Wilde received a first-rate education, attending Portora Royal School, Trinity College Dublin, and then Oxford. He won honors at each institution, first for his scholarship and then for his writing. After graduating Wilde began a varied literary career that was at first very successful and then highly notorious. Wilde published poetry, criticism, fiction (including fairy tales), and plays. While some of his poetry and fairy tales are still read, it was his work in the other three genres that won him literary immortality. Essays such as "The Decay of Lying" (1889) and "The Critic as Artist" (1891) make their cases through conversations among paired selves representing different components of an argument, a structure Wilde followed both in his most famous play, The Importance of Being Earnest (1895), and in his one novel, The Picture of Dorian Gray.
Wilde and Theater
Oscar Wilde started writing plays when he was just 25. His earliest plays were tragedies and were not well received. Wilde became much more successful when he turned to writing comedies. The first of these, Lady Windermere's Fan (1892), was Wilde's first truly popular play. Like his most famous play The Importance of Being Earnest, it uses a number of conventions common to period drama, such as a case of mistaken identity and a child who is returned to its rightful parents. The second, A Woman of No Importance (1893), was a satire of the English upper class written specifically to build on the success of Lady Windermere's Fan. Both plays derived their power and humor mainly from the witty lines Wilde wrote for the various characters more than from the originality of plot or situation. The first staging of An Ideal Husband took place in January 1895, shortly before a scandal broke that defined the remaining years of Wilde's life.
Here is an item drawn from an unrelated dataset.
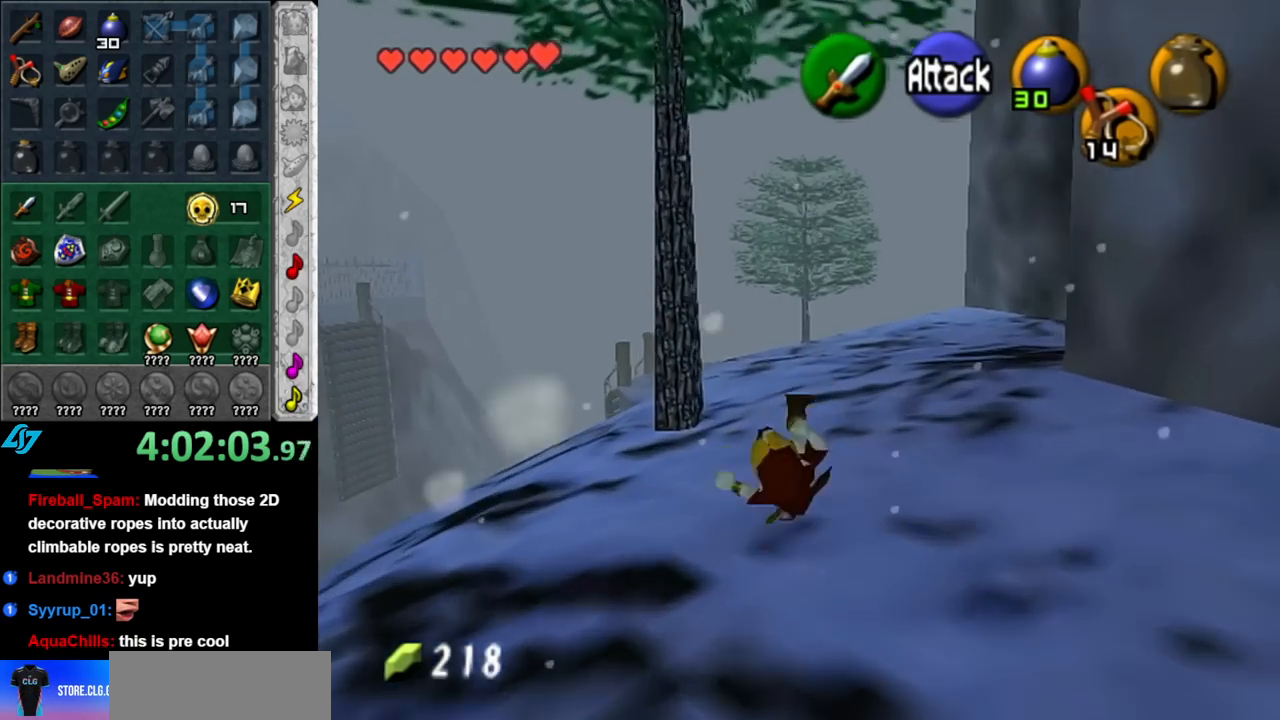
{"buttons": ["A"], "left_stick": "up", "right_stick": "center", "events": [[350, "A", "down"]]}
Wilde's Personal Life and Tragic End
Though Wilde married and had children, his homosexual relationships—illegal in London, England, in the late 1890s—ultimately played a larger role in shaping his life. When he had an affair with Lord Alfred Douglas, the son of the Marquis of Queensberry, the marquis made Wilde's homosexuality public. In response Wilde sued him for libel. This action proved disastrous for Wilde. Considerable evidence of Wilde's homosexuality was publicized, and the libel suit was dismissed. Wilde was put on trial and sent to prison for two years for "gross indecency" starting May 25, 1895. When he got out, Wilde had lost his health, money, and artistic focus. He wrote very little and died on November 30, 1900.